Gibellina e la vita degli archivi
Il senso dell’operazione sta proprio qui: guardare ad Andò non soltanto come autore, ma come parte di una stagione in cui Gibellina ha provato a essere laboratorio.
Dopo il terremoto, la città nuova non ha costruito solo case e strade. Ha chiamato artisti, architetti, teatranti, musicisti, intellettuali. Ha fatto dell’arte una forma di ricostruzione civile.
Le Orestiadi sono nate dentro questa idea.
Il progetto dell’11 luglio rimette insieme i fili: la memoria di Ludovico Corrao, il teatro come pratica pubblica, l’arte contemporanea come lingua della città, gli archivi come materia viva.
Non si tratta di guardare indietro con nostalgia. Si tratta di capire come quella stagione possa parlare ancora al presente, soprattutto in un anno in cui Gibellina è chiamata a raccontare all’Italia il proprio rapporto con l’arte contemporanea.
“Diario senza date” con Moni Ovadia
Alle 21 andrà in scena “Diario senza date”, lettura dal testo di Roberto Andò.
Sul palco ci saranno Roberto Andò e Moni Ovadia, con le musiche eseguite dal vivo da Marco Betta e Gianni Gebbia.
“Diario senza date” è un testo che torna su Palermo, sul rapporto con il luogo d’origine, sulle rovine morali e civili di una comunità, sulla memoria come spazio inquieto.

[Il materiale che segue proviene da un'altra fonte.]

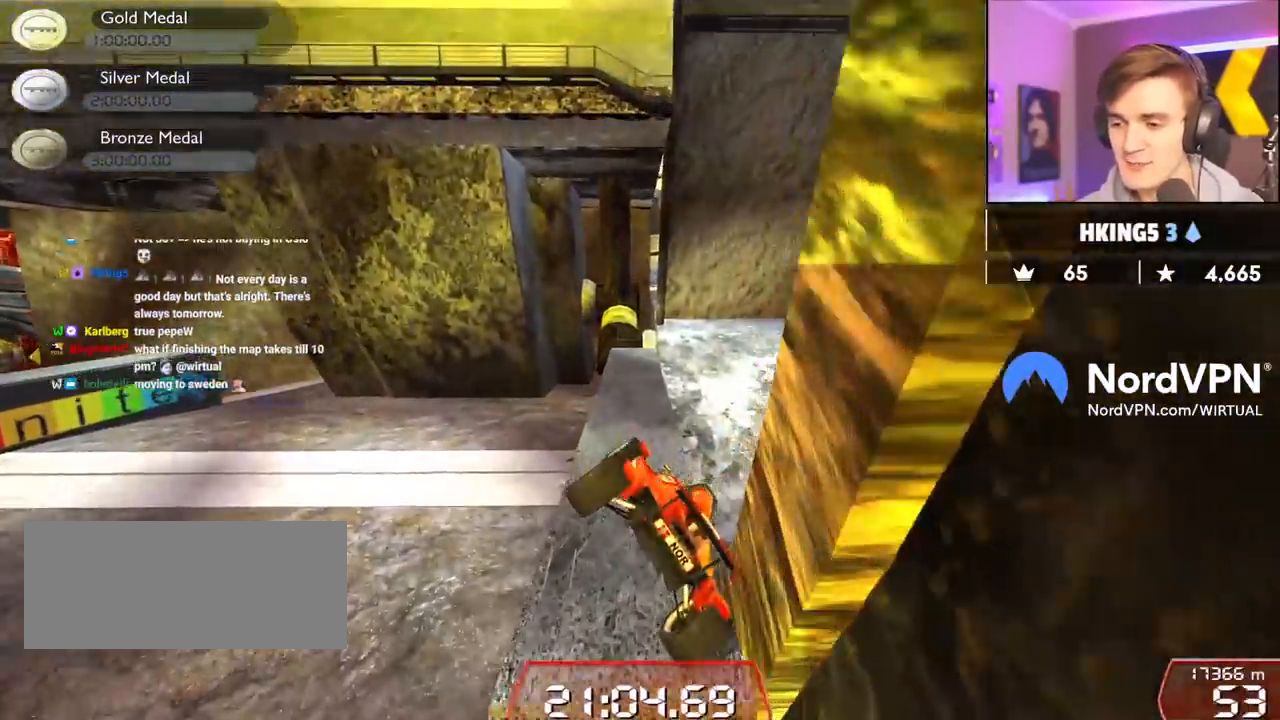
{"keys": [], "events": [[317, "left", "up"]]}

Autobiografia, finzione e cronaca storica si intrecciano in una scrittura che non cerca consolazioni. Al centro resta una domanda: come si appartiene a un luogo quando quel luogo continua a respingere, ferire, richiamare?
In controluce c’è anche la figura di Lucio Piccolo, poeta appartato e decisivo, presenza che attraversa il testo come un’ossessione e una chiave di lettura.
Un ritorno dentro il festival
La giornata dell’11 luglio è anche un gesto di riconoscimento verso Roberto Andò da parte di un festival a cui l’autore ha dato un contributo determinante.
Non una semplice celebrazione, dunque, ma un ritorno nel luogo in cui una parte importante del suo percorso artistico ha preso forma.
In un’unica serata, le Orestiadi tengono insieme installazione, mostra e lettura scenica. Tre passaggi diversi per raccontare lo stesso nodo: il rapporto tra Andò, Gibellina e quella lunga esperienza in cui teatro e arte hanno camminato fianco a fianco.
I biglietti sono acquistabili online sul sito della Fondazione Orestiadi.